**PROBLEM A:**
In the lesson, how is a language model defined?

**SOURCE EXTRACT:**
::::
Overview

In this lesson, we'll learn about estimating the probability of $n$ -grams and see how we can approximate the probability of a document using $n$ -gram probabilities.

Outcomes

After completing this lesson, you'll be able to ...

estimate the probability of an $n$ -gram
estimate the probability of a document

Prerequisites

Before you start, ensure you're ...

familiar with the basics of probability

Background

In the previous lesson, we learned some of the basics of probability. Now we'll look at how that can be applied to estimate the probability of some sequence (ex. a sentence, document, etc.).

Estimating the probability of some sequence? Why would we want to do such a thing? Have you ever been frustrated by a strange autocorrect or autocomplete? That was the result of a poor language model. A language model is a probability distribution over sequences of words or characters estimated using large text corpora. Sequence probabilities play an important role in a number of natural language processing tasks including machine translation, speech recognition, named entity recognition, and part of speech tagging.

Given their broad usage, let's take a look at how to estimate sequence probabilities...

Sequence probabilities

We can compute the probability of a sequence using the chain rule which tells us that the joint probability of an arbitrary sequence of words is just a product of conditional probabilities:

$P(w_{1}, w_{2}, w_{3}, \ldots, w_{n}) = P(w_{1})P(w_{2} \vert w_{1})P(w_{3} \vert w_{1}, w_{2})\ldots P(w_{n} \vert w_{1}, w_{2}, w_{3},\ldots,w_{n-1})$

Using a more concrete example ...

$P(\text{I've been kissed by a rose on the grey}) =$

$P(\text{I've}) P(\text{been} \vert \text{I've}) P(\text{kissed} \vert \text{I've been}) P(\text{by} \vert \text{I've been kissed})$

$P(\text{a} \vert \text{I've been kissed by}) P(\text{rose} \vert \text{I've been kissed by a}) P(\text{on} \vert \text{I've been kissed by a rose})$

$P(\text{the} \vert \text{I've been kissed by a rose on}) P(\text{grey} \vert \text{I've been kissed by a rose on the})$ ²

The cover of Seal II — Slightly more plausible if you first hear 'There used to be a greying tower alone on the sea ... 🎶'

The chain rule is really just an extension of the definition of conditional probability and its relation to the joint probability.³

If we wanted to apply the chain rule to estimating the likelihood of a sentence, though, we'd have a hard time estimating the likelihood of many of these subsequences (there are an infinite number of possible sentences).
::::
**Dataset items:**
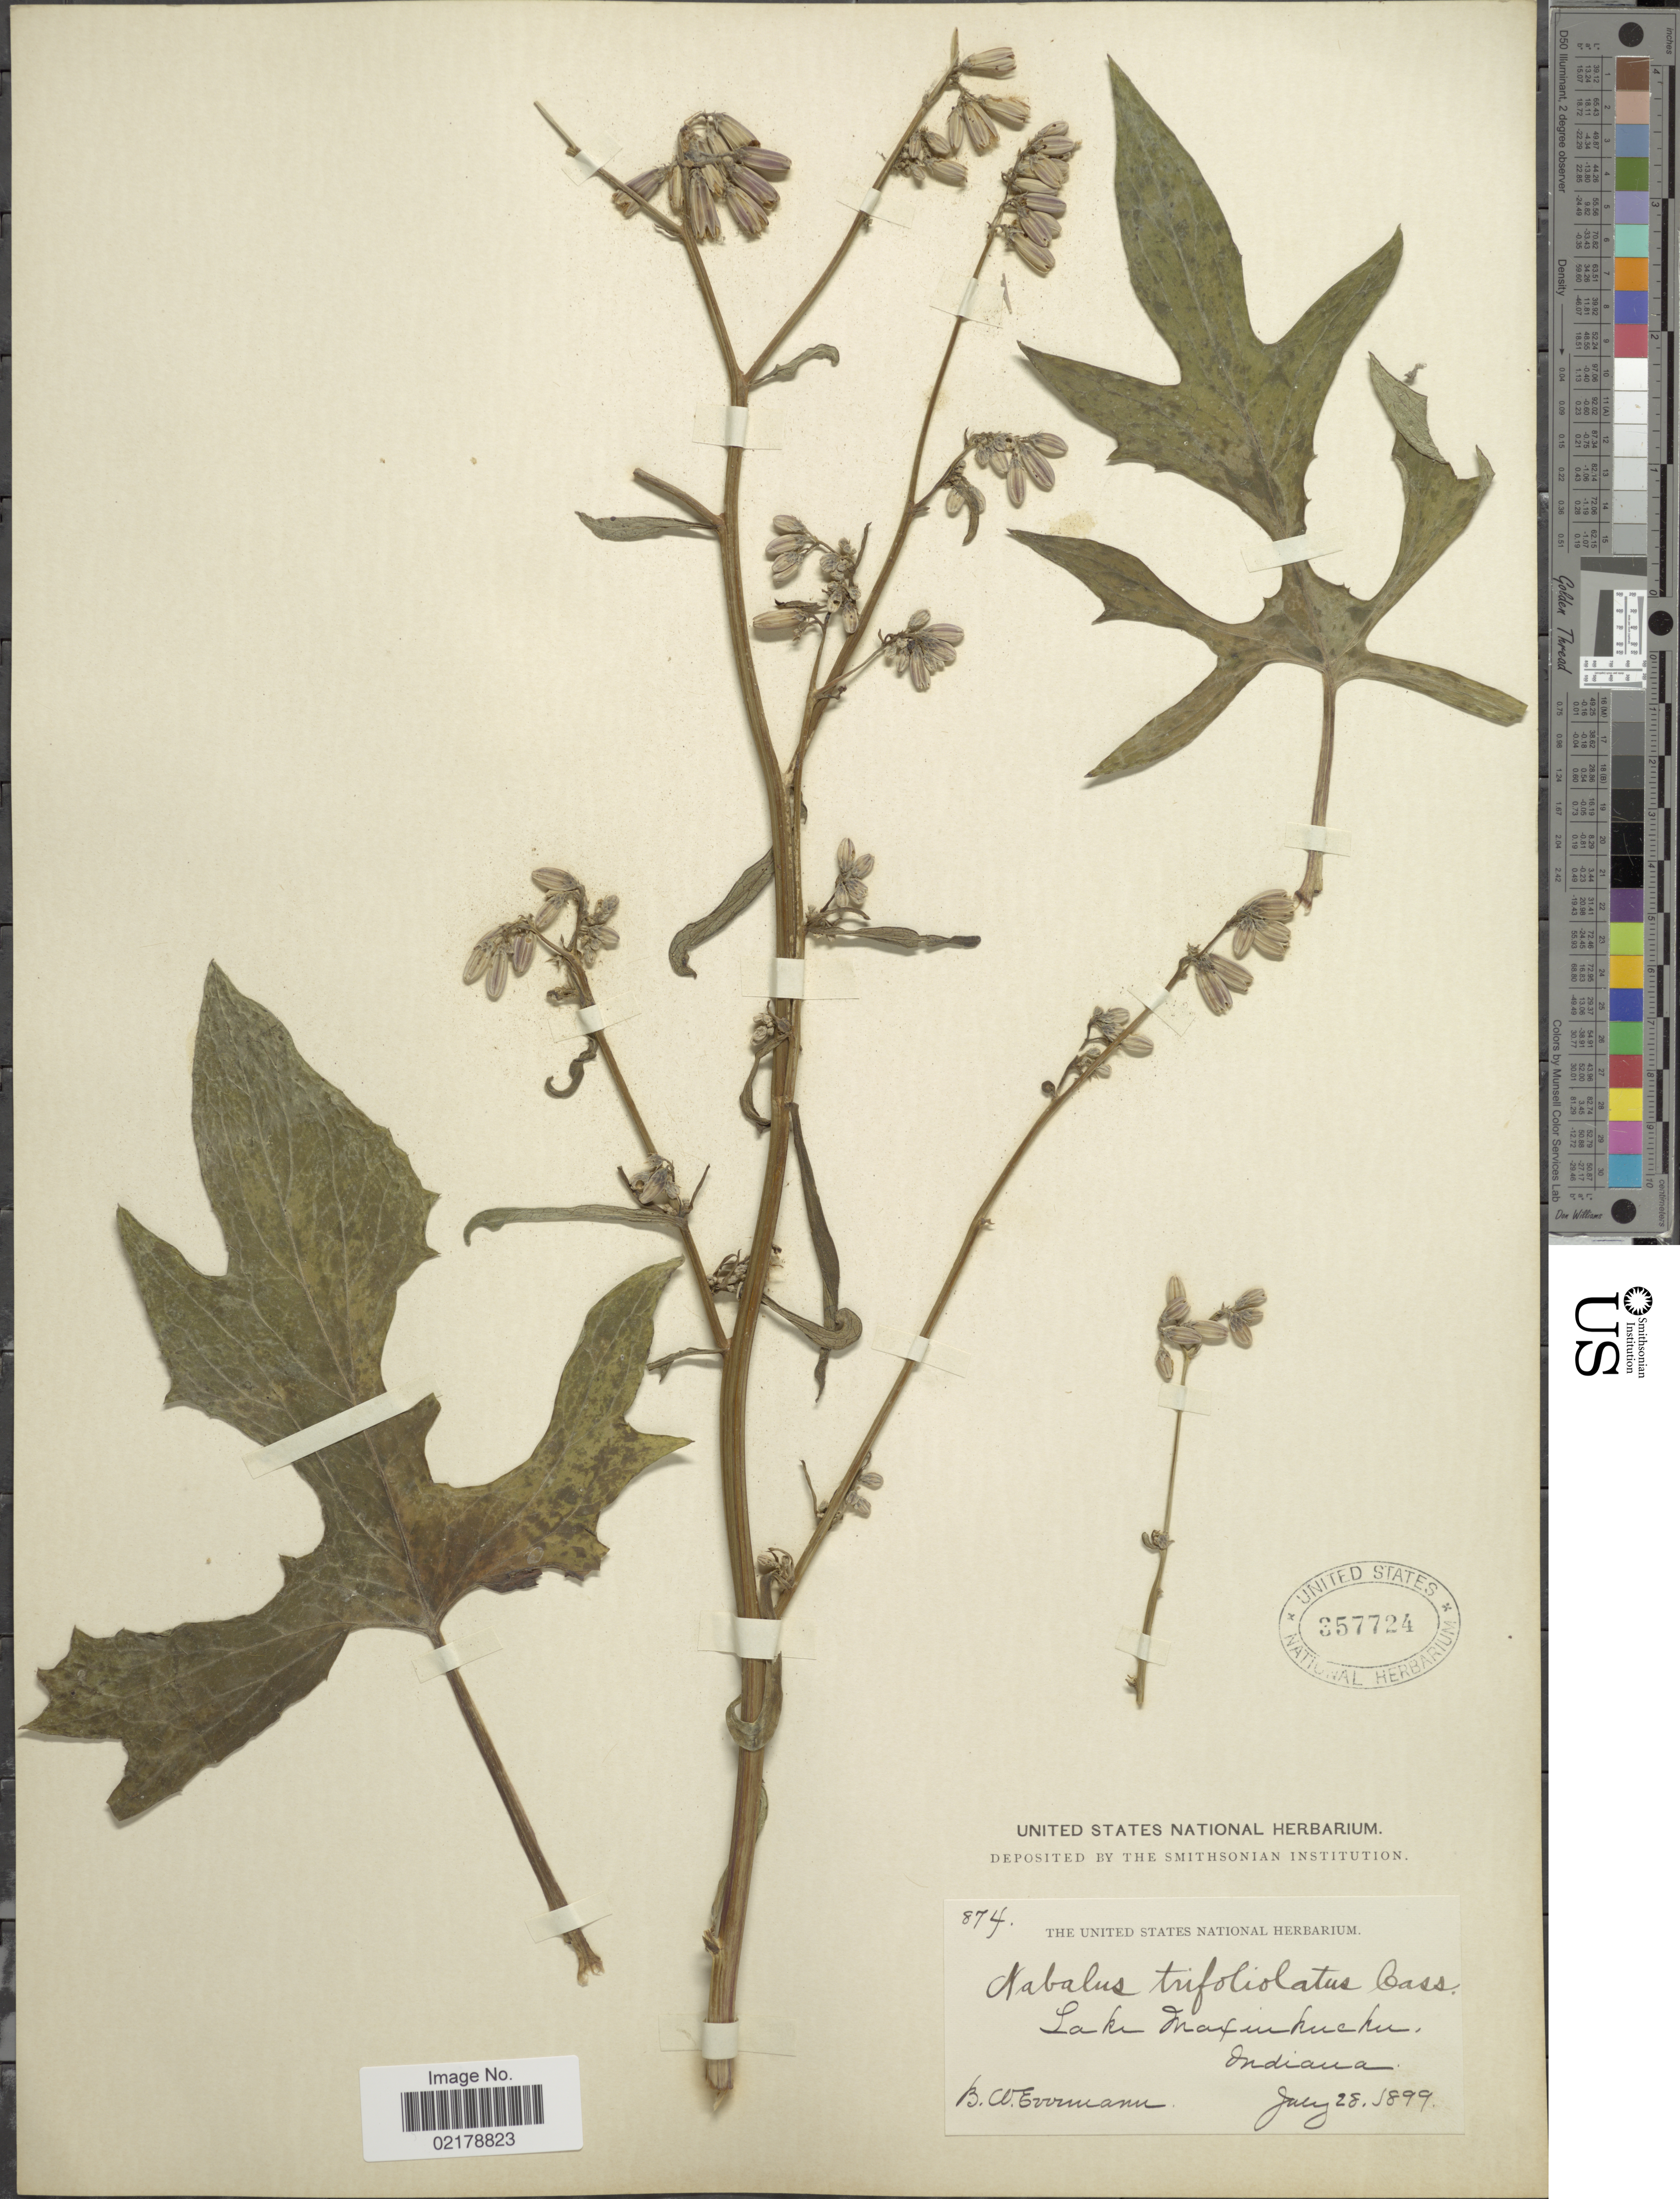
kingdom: Plantae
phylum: Tracheophyta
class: Magnoliopsida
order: Asterales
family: Asteraceae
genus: Nabalus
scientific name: Nabalus albus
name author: (L.) Hook.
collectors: B. W. Evermann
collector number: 874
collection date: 1899-07-28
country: United States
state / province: Indiana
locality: Lake Maxinkuckee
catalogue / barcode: US 357724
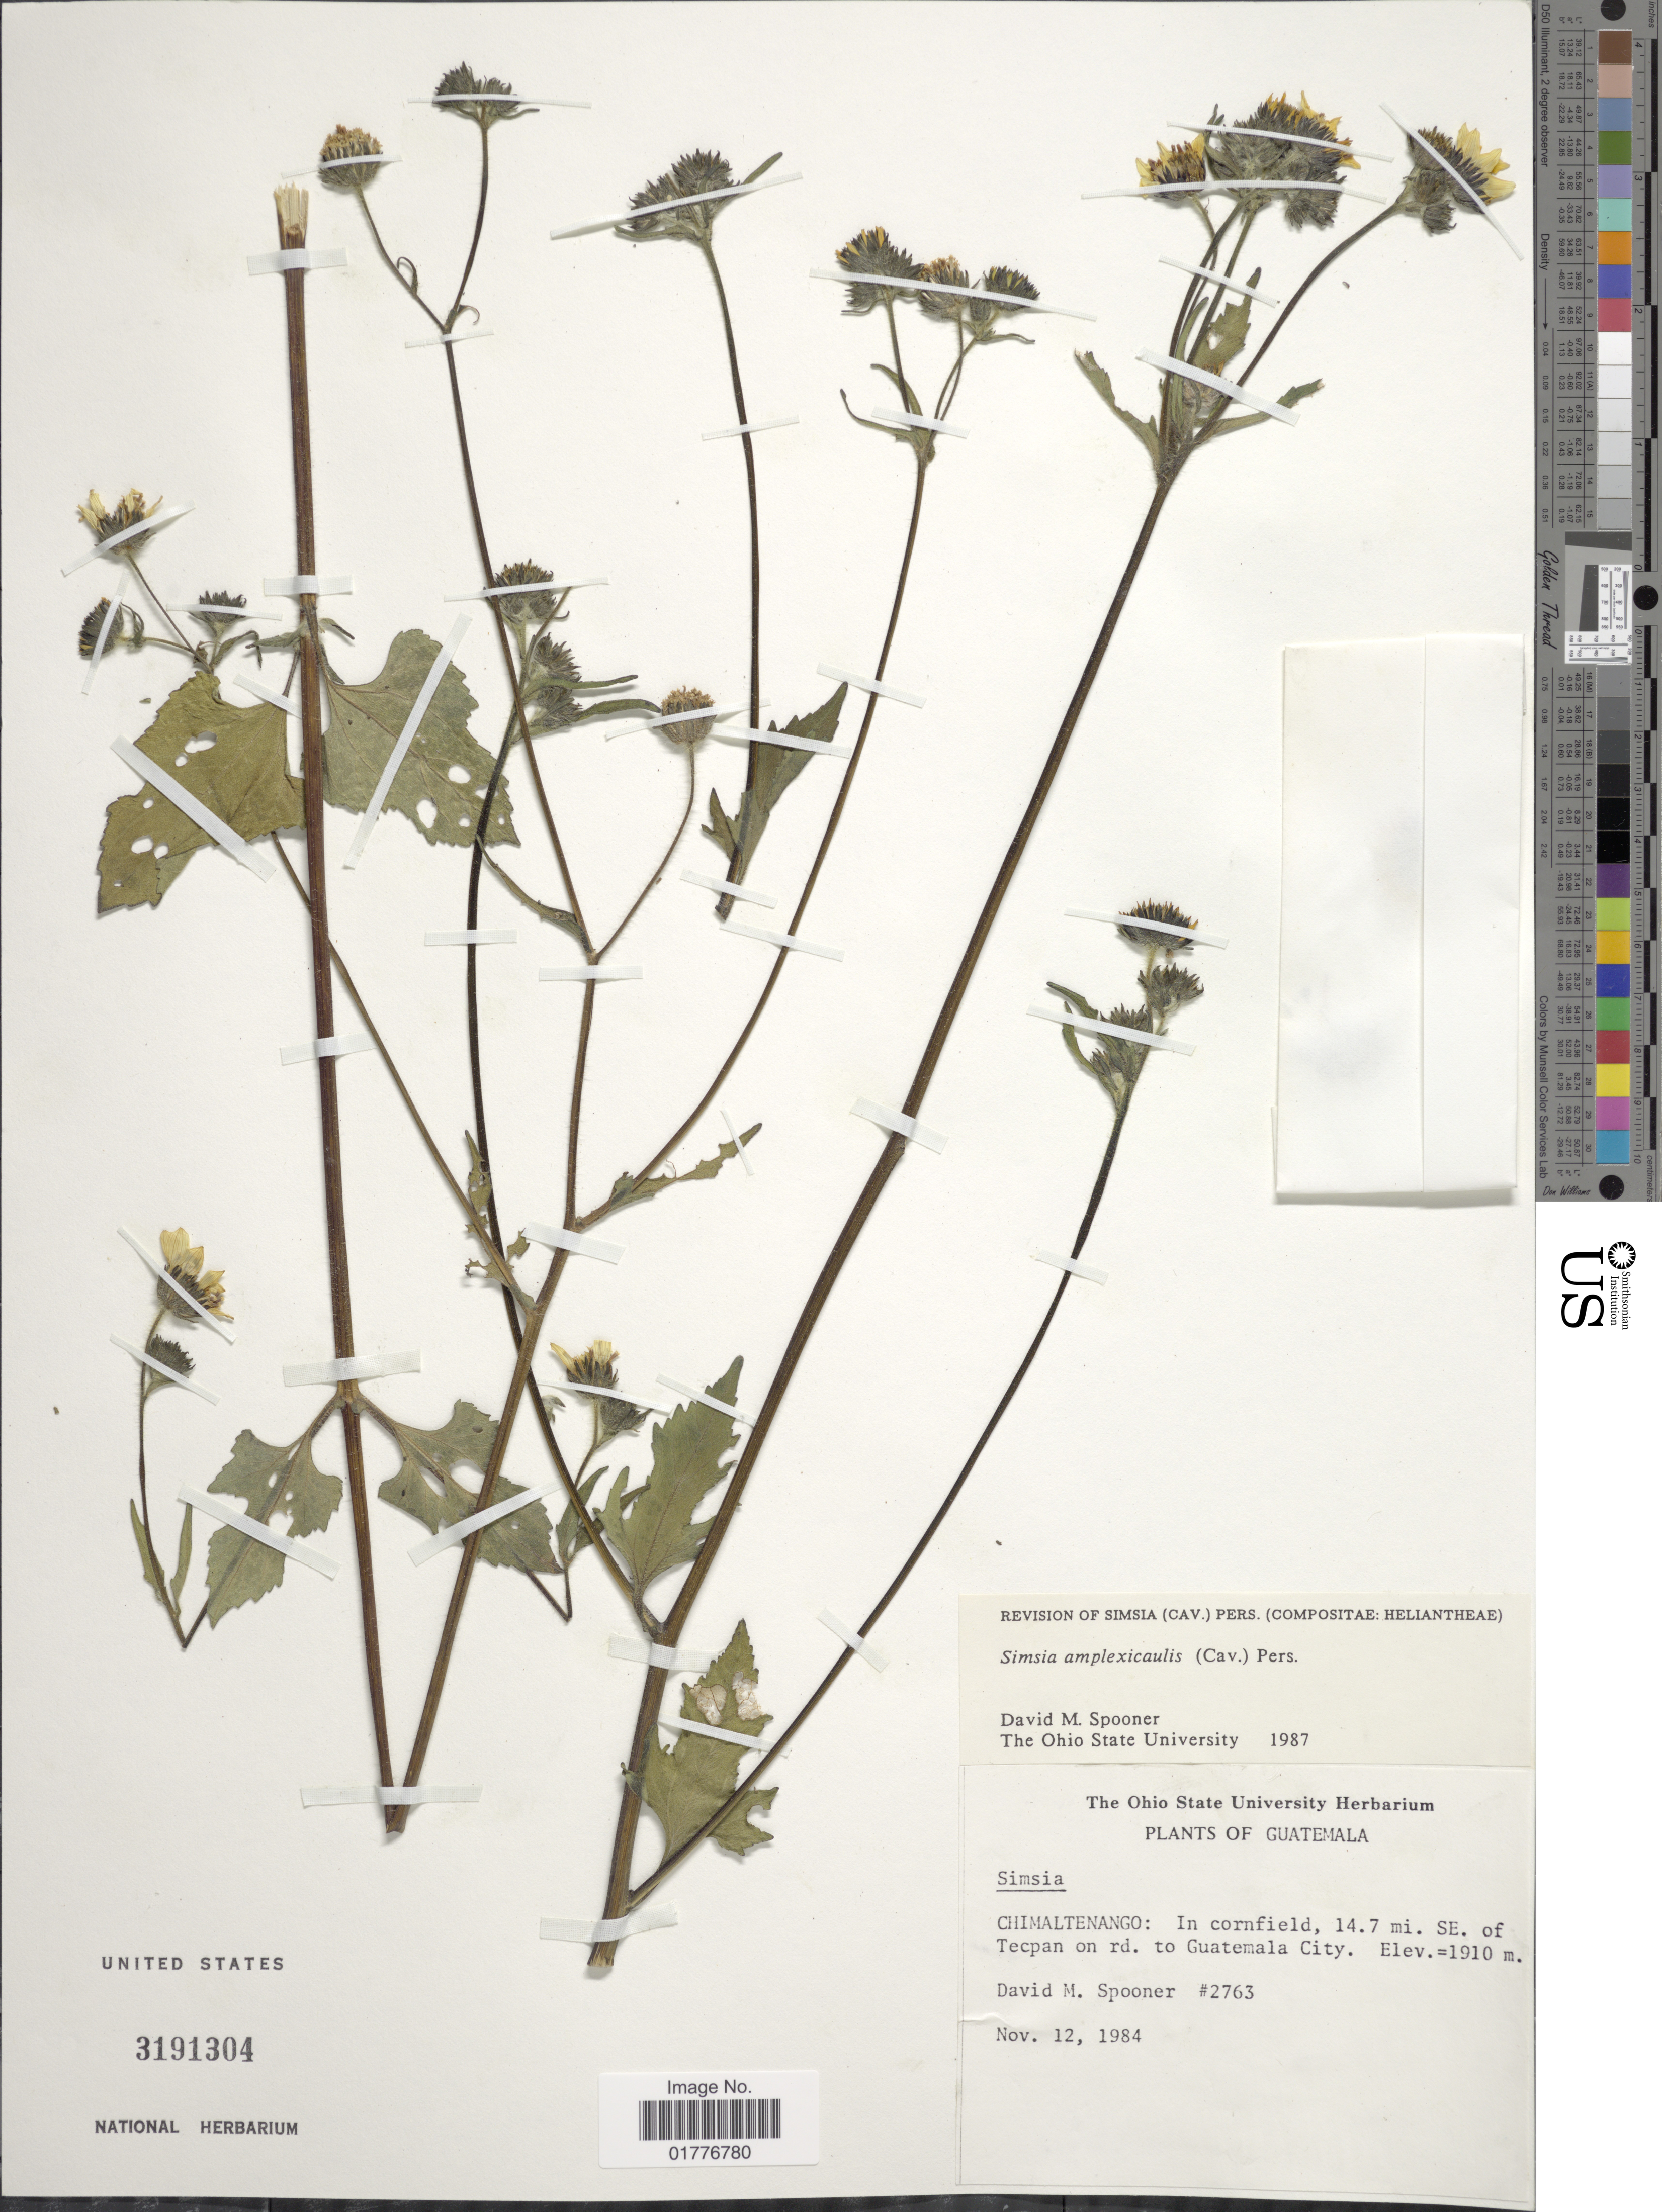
::::
**PROBLEM B:**
Rewrite the entries from the line containing "collector number: 874" through the end of the entries as a Markdown table with the columns Row and Line, skipping blank lines and leaving out the pictures.

**CORRECT OUTPUT A:**
A language model is a probability distribution over sequences of words or characters, estimated using large text corpora.

**CORRECT OUTPUT B:**
| Row | Line |
|---|---|
| 1 | collector number: 874 |
| 2 | collection date: 1899-07-28 |
| 3 | country: United States |
| 4 | state / province: Indiana |
| 5 | locality: Lake Maxinkuckee |
| 6 | catalogue / barcode: US 357724 |